▶ **YOUR ASSIGNMENT**:
Rewrite the records below, replacing each "Look closely at" with "Study" and changing nothing else. Leave out the pictures.

▶ **GIVEN RECORDS**:
■ ■ ■ ■ ■

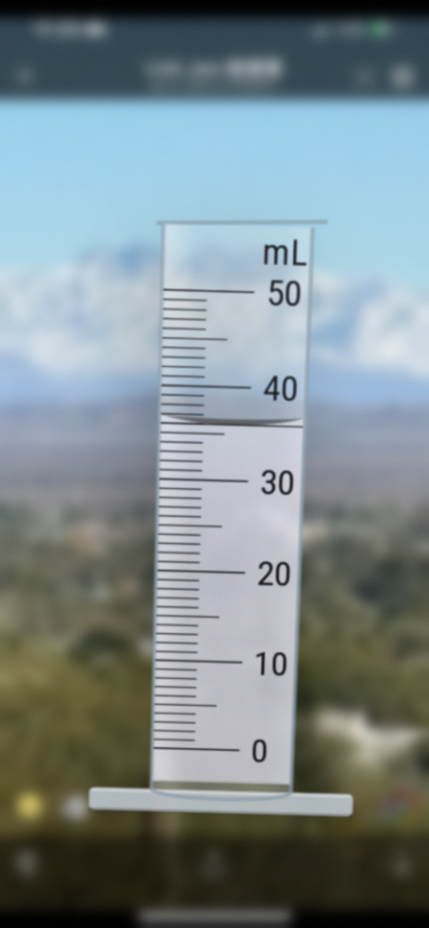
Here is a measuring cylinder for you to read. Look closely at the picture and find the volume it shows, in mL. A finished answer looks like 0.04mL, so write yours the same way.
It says 36mL
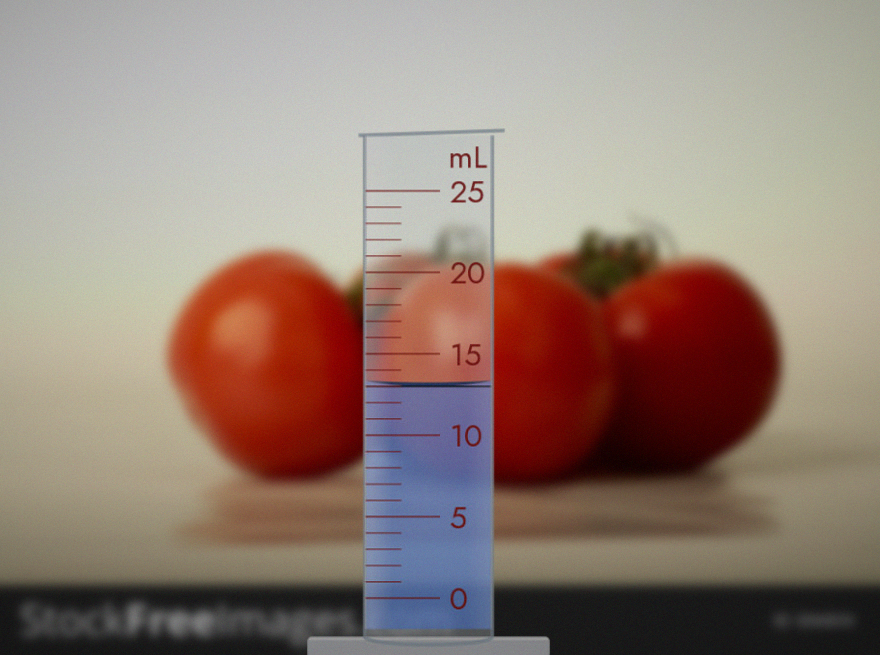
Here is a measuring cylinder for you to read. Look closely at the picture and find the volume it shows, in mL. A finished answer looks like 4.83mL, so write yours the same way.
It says 13mL
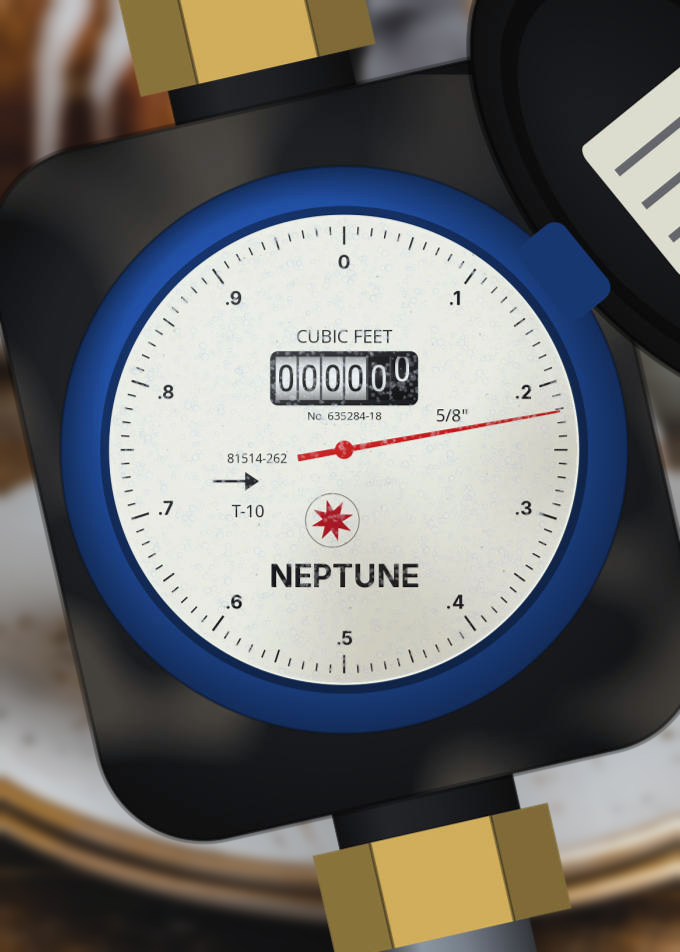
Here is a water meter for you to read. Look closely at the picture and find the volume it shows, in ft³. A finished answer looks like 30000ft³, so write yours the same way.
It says 0.22ft³
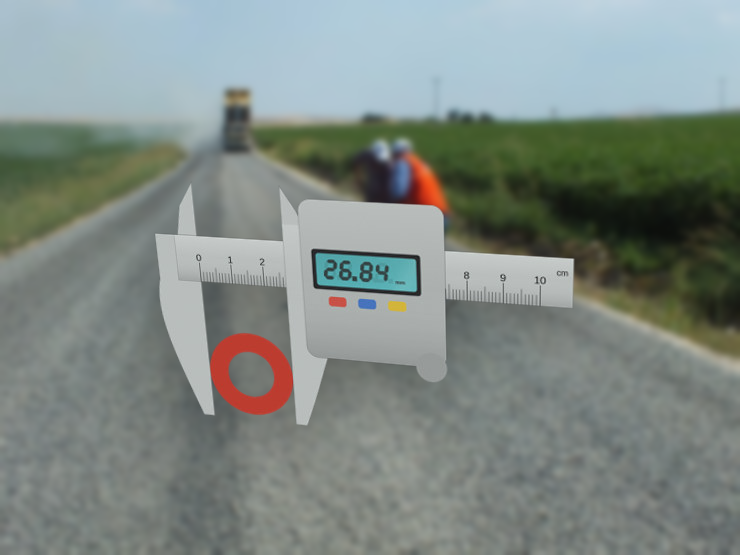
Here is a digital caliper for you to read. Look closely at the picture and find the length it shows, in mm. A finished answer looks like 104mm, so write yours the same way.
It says 26.84mm
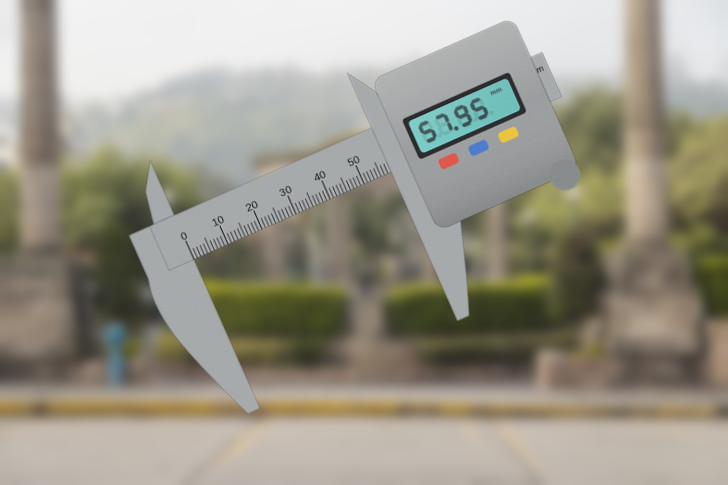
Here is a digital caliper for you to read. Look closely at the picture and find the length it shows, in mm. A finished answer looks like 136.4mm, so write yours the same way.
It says 57.95mm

■ ■ ■ ■ ■

▶ **RESPONSE TO THIS TASK**:
Here is a measuring cylinder for you to read. Study the picture and find the volume it shows, in mL. A finished answer looks like 0.04mL, so write yours the same way.
It says 36mL
Here is a measuring cylinder for you to read. Study the picture and find the volume it shows, in mL. A finished answer looks like 4.83mL, so write yours the same way.
It says 13mL
Here is a water meter for you to read. Study the picture and find the volume it shows, in ft³. A finished answer looks like 30000ft³, so write yours the same way.
It says 0.22ft³
Here is a digital caliper for you to read. Study the picture and find the length it shows, in mm. A finished answer looks like 104mm, so write yours the same way.
It says 26.84mm
Here is a digital caliper for you to read. Study the picture and find the length it shows, in mm. A finished answer looks like 136.4mm, so write yours the same way.
It says 57.95mm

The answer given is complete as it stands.